[Extrait fourni]

****************************************

3. La représentation proportionnelle au Parlement

Contrairement aux communautés et aux régions qui fonctionnent avec un seul Conseil chacun (un seul parlement), l'État fédéral dispose de deux chambres : le Parlement fédéral (ou Chambre des représentants) et le Sénat. Dans les deux chambres, députés et sénateurs sont répartis en deux groupes linguistiques, le groupe français et le groupe néerlandais, en fonction de leur représentation proportionnelle (art. 43 de la Constitution):

Article 43

Pour les cas déterminés dans la Constitution, les membres élus de chaque chambre sont répartis en un groupe linguistique français et un groupe linguistique néerlandais, de la manière fixée par la loi.

Étant donné que la représentation proportionnelle joue en faveur des Flamands, ceux-ci sont forcément majoritaires tant à la Chambre des représentants qu’au Sénat. La Chambre et le Sénat s’occupaient, jusqu’en 1970, de toutes les matières, puis furent créés les « conseils culturels » où les parlementaires se retrouvaient par groupe linguistique pour régler, chacun de leur côté, les matières culturelles, auxquelles furent ajoutées par la suite d’autres matières « personnalisables » et « communautaires ». Mais la mise en œuvre de l’ancien article 107quater de la Constitution, qui prévoyait l’existence de la Région flamande de la Région wallonne et de la Région bruxelloise fut épineuse. Cette loi devait être adoptée «à la majorité des suffrages dans chaque groupe linguistique de chacune des Chambres […] pour autant que le total des votes positifs émis dans les deux groupes linguistiques atteigne les deux tiers des suffrages exprimés » (chapitre III de la Constitution). Le même système est applicable pour amener un changement des limites des régions linguistiques ou partager le territoire en un plus grand nombre de provinces.

****************************************

[Données affichées]
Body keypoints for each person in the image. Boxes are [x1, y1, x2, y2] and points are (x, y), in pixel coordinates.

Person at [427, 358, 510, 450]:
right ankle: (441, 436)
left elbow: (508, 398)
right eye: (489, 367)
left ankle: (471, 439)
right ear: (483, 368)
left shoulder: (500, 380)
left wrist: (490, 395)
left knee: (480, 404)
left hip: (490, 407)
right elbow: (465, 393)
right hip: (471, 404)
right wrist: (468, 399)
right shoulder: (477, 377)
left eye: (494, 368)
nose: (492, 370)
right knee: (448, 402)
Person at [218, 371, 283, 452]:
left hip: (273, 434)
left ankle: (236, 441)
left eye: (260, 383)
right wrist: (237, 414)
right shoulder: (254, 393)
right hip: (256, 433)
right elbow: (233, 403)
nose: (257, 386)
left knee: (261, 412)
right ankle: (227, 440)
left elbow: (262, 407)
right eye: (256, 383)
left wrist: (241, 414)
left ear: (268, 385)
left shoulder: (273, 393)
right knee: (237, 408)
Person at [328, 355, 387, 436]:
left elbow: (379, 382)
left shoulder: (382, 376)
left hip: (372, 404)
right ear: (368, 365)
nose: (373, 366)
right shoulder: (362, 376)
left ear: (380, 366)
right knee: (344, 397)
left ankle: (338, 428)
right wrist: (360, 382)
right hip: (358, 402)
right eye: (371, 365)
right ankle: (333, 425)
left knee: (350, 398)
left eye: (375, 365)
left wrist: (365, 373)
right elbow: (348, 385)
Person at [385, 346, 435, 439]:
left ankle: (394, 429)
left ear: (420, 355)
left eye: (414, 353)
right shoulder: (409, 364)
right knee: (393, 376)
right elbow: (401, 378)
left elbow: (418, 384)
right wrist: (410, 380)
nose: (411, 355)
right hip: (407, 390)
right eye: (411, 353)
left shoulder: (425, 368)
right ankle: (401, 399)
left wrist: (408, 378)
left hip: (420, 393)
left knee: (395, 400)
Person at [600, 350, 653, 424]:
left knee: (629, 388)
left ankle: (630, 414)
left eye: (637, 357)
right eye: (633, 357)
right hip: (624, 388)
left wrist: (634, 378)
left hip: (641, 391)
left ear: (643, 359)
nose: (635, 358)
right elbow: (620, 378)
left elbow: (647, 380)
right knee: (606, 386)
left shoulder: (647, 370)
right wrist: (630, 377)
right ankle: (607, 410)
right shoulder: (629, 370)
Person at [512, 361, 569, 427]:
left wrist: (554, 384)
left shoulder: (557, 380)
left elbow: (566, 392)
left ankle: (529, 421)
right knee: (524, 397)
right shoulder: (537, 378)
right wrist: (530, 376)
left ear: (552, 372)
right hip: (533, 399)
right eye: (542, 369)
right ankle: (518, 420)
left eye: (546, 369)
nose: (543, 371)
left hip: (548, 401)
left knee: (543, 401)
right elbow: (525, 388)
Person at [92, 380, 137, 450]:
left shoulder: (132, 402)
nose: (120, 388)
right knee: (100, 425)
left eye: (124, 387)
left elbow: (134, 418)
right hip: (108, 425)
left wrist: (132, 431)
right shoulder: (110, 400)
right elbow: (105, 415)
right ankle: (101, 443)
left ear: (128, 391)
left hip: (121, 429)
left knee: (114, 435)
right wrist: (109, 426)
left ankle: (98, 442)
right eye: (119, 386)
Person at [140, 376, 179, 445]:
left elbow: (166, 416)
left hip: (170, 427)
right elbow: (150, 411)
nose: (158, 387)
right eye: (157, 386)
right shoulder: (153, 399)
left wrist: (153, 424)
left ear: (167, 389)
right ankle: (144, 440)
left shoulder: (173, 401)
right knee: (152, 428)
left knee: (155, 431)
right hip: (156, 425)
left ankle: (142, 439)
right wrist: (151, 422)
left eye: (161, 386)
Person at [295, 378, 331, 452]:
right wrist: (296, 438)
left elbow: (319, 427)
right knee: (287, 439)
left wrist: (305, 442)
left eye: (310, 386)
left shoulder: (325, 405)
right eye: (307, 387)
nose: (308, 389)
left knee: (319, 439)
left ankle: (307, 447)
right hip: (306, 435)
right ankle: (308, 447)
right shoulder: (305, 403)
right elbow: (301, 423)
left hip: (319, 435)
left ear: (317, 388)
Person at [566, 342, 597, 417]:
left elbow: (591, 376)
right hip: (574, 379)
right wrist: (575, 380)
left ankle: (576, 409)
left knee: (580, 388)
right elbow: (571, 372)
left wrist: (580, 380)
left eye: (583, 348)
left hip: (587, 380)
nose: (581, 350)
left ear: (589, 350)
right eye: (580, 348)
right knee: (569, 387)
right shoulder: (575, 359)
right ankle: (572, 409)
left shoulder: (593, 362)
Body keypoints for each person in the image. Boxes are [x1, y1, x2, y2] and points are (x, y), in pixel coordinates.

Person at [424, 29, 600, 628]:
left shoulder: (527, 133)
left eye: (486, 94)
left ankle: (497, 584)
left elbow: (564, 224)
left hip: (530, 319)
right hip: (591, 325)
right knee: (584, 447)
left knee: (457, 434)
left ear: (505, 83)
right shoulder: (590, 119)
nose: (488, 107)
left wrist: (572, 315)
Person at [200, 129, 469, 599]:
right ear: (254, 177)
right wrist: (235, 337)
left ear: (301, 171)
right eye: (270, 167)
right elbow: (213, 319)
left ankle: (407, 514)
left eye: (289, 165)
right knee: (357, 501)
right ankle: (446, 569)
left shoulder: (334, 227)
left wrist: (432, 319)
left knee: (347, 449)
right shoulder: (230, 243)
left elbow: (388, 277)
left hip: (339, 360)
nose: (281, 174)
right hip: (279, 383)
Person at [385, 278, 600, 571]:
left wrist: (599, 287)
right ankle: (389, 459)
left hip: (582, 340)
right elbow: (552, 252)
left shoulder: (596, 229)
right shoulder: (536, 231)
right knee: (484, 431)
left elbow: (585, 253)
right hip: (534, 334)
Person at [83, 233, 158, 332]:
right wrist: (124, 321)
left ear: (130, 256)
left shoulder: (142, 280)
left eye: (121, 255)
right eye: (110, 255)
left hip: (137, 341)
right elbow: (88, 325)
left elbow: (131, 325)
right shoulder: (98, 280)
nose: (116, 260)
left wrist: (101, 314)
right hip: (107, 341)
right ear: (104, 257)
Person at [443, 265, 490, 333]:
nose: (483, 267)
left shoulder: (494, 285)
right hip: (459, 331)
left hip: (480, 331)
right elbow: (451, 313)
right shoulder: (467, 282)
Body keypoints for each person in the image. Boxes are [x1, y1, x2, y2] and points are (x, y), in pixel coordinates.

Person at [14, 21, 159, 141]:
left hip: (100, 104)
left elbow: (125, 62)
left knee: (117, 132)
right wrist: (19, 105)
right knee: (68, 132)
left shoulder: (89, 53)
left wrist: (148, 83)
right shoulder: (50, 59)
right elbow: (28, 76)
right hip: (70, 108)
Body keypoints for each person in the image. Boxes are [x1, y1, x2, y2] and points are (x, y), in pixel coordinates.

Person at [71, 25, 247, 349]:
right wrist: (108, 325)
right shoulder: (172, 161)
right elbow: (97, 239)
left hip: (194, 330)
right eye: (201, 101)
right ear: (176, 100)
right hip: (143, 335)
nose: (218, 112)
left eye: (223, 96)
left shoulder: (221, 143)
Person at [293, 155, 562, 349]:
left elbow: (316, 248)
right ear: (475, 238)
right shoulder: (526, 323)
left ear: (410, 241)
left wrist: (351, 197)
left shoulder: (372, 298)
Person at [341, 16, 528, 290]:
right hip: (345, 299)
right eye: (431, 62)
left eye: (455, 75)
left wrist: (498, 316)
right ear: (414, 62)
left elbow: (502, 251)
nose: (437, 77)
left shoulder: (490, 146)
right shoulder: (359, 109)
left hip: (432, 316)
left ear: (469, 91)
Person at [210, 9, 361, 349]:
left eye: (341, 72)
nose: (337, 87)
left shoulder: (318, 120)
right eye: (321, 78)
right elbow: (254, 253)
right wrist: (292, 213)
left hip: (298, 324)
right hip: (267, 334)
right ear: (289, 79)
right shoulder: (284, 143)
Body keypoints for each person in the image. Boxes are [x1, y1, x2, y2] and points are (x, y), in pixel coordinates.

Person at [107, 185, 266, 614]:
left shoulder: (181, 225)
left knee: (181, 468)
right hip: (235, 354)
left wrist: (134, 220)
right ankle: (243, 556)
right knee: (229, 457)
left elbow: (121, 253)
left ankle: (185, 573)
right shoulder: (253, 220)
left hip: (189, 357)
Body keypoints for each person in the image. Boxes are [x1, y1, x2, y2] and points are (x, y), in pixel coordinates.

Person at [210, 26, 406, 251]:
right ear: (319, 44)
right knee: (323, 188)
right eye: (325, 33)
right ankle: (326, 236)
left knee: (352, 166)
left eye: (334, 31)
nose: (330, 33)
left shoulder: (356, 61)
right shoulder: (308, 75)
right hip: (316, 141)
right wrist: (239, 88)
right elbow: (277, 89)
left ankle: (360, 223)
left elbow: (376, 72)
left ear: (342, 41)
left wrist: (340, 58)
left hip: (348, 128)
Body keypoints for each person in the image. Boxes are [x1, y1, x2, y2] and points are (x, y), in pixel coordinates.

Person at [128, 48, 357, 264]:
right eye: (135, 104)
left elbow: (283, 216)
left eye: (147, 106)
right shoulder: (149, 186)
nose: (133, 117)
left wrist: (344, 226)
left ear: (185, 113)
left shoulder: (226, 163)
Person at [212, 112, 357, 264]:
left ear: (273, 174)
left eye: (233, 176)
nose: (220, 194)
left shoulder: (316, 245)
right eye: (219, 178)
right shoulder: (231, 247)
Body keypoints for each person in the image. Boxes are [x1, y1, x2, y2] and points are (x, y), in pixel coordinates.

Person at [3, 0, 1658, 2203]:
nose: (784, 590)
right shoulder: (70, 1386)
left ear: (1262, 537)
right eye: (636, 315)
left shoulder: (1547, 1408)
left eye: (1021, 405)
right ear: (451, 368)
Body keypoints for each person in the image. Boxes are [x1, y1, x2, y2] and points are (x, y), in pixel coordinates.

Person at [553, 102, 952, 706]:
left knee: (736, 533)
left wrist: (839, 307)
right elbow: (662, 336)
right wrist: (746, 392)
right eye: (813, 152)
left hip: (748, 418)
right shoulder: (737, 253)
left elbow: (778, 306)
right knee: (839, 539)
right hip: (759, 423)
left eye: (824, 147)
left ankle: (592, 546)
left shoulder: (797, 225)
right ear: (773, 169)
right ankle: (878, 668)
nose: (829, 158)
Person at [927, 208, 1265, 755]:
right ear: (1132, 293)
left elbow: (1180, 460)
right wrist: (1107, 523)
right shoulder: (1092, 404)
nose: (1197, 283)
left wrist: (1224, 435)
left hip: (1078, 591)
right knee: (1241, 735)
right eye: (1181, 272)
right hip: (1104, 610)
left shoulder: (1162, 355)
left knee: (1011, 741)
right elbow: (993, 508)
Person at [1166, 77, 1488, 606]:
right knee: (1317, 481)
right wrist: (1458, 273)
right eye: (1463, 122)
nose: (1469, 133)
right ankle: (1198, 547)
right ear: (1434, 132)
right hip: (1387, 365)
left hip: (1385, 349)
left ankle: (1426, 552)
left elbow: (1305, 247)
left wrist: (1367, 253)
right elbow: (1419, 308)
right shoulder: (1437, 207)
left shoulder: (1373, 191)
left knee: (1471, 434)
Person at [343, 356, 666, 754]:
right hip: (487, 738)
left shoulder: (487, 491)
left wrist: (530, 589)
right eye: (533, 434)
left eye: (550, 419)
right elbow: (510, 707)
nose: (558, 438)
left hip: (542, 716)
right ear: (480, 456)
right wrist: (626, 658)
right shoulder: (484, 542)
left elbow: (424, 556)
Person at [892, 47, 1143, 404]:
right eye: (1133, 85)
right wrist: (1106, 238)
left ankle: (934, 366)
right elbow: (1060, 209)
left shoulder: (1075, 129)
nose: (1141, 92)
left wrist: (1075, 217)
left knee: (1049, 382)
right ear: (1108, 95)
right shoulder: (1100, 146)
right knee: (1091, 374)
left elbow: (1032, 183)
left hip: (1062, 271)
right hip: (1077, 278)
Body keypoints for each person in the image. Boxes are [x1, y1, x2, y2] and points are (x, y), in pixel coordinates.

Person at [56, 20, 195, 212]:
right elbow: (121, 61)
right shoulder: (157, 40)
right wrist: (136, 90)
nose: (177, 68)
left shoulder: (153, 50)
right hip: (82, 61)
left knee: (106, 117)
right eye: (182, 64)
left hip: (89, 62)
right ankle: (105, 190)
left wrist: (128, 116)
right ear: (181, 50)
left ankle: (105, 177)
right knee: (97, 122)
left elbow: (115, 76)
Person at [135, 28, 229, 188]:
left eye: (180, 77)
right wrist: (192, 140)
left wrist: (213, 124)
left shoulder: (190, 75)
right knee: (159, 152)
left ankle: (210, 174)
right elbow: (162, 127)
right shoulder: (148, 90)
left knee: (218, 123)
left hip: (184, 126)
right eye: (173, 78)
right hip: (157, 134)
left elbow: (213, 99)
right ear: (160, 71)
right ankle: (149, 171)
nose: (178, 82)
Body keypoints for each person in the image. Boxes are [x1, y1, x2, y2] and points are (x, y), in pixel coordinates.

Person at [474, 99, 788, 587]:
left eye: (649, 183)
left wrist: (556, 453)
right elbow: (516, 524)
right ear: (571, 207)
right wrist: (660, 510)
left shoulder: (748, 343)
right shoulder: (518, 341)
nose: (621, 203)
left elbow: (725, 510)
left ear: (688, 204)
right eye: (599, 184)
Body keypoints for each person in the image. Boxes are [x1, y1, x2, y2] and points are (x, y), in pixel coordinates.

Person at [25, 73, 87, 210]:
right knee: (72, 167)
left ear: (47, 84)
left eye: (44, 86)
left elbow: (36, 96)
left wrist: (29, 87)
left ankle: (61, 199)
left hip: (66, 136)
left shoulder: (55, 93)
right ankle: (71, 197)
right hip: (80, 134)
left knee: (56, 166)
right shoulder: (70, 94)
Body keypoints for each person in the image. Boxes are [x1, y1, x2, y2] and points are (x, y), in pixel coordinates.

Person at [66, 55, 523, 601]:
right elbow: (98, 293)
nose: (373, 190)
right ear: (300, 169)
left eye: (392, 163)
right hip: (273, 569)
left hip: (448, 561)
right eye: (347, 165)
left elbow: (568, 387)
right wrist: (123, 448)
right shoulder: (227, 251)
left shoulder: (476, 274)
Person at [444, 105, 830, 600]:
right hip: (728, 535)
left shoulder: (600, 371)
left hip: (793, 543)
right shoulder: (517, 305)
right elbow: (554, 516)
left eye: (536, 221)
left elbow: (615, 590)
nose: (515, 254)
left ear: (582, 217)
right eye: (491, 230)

****************************************

[Travail demandé]
1. D'après l'extrait sur la représentation proportionnelle au Parlement, jusqu'en quelle année la Chambre et le Sénat s'occupaient-ils de toutes les matières ?
2. Recopiez fidèlement, dans l'extrait fourni, le passage qui va de « Contrairement aux communautés » jusqu'à « par la loi. ».

[Corrigé par tâche]
1. Jusqu'en 1970.

2.
Contrairement aux communautés et aux régions qui fonctionnent avec un seul Conseil chacun (un seul parlement), l'État fédéral dispose de deux chambres : le Parlement fédéral (ou Chambre des représentants) et le Sénat. Dans les deux chambres, députés et sénateurs sont répartis en deux groupes linguistiques, le groupe français et le groupe néerlandais, en fonction de leur représentation proportionnelle (art. 43 de la Constitution):

Article 43

Pour les cas déterminés dans la Constitution, les membres élus de chaque chambre sont répartis en un groupe linguistique français et un groupe linguistique néerlandais, de la manière fixée par la loi.